Legal Question in Real Estate Law in California
Condo Rental
If we have a lease agreement for an
apartment emailed to us but not yet
signed, is it a binding legal
document. Our, potential, landlord
wants to back out on an agreement
to lease a condo to us after they
have sent us the lease agreement. It
is, as yet, unsigned. Do we have any
legal recourse?
1 Answer from Attorneys
Re: Condo Rental
A lawyer would need to know where you stood in the overall negotiation process to be sure. Forming a contract requires an offer by one party followe by an acceptance by the other. The e-mail was probably an offer, which you could accept by signing and sending back. Electronic signatures, by the way, are usually acceptable these days if it looks from the e-mail and the surrounding circumstances that the sender intended it to serve in place of a pen-and-ink signature.

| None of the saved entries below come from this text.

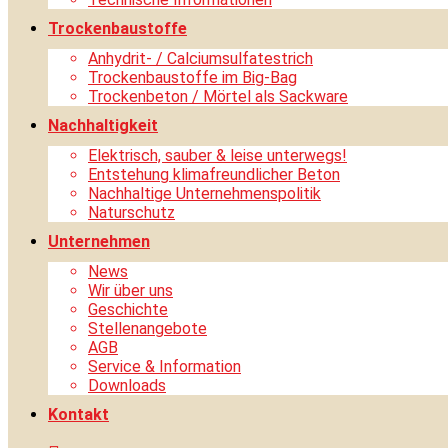
Trockenbaustoffe
Anhydrit- / Calciumsulfatestrich
Trockenbaustoffe im Big-Bag
Trockenbeton / Mörtel als Sackware
Nachhaltigkeit
Elektrisch, sauber & leise unterwegs!
Entstehung klimafreundlicher Beton
Nachhaltige Unternehmenspolitik
Naturschutz
Unternehmen
News
Wir über uns
Geschichte
Stellenangebote
AGB
Service & Information
Downloads
Kontakt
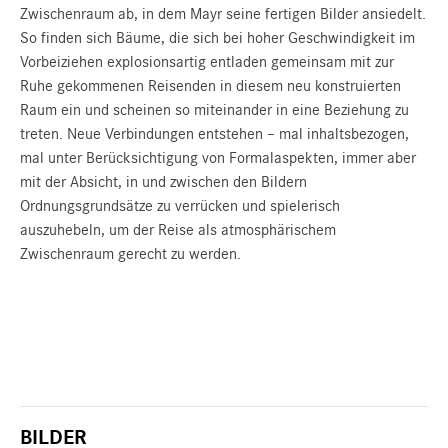
Zwischenraum ab, in dem Mayr seine fertigen Bilder ansiedelt.
So finden sich Bäume, die sich bei hoher Geschwindigkeit im
Vorbeiziehen explosionsartig entladen gemeinsam mit zur
Ruhe gekommenen Reisenden in diesem neu konstruierten
Raum ein und scheinen so miteinander in eine Beziehung zu
treten. Neue Verbindungen entstehen – mal inhaltsbezogen,
mal unter Berücksichtigung von Formalaspekten, immer aber
mit der Absicht, in und zwischen den Bildern
Ordnungsgrundsätze zu verrücken und spielerisch
auszuhebeln, um der Reise als atmosphärischem
Zwischenraum gerecht zu werden.
BILDER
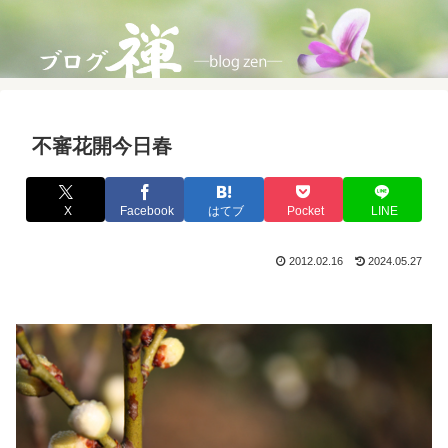
不審花開今日春
X
Facebook
はてブ
Pocket
LINE
2012.02.16
2024.05.27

If it were only an offer, the maker of the offer (the landlord) could retract the offer by notice to you before you sent back your acceptance. This is favorable to the landlord.
On the other hand, it is possible that a previous communication from you to the landlord would be the offer, so that the landlord's e-mail we're discussing would be his acceptance of your offer if said e-mail were electronically signed by him when he sent it.
On balance, and without any information about a prior communication which would be your offer, I think the landlord would prevail and you wouldn't have recourse. But, as I explained, the posture of pre-contract negotiations seems to govern, and I don't have full facts.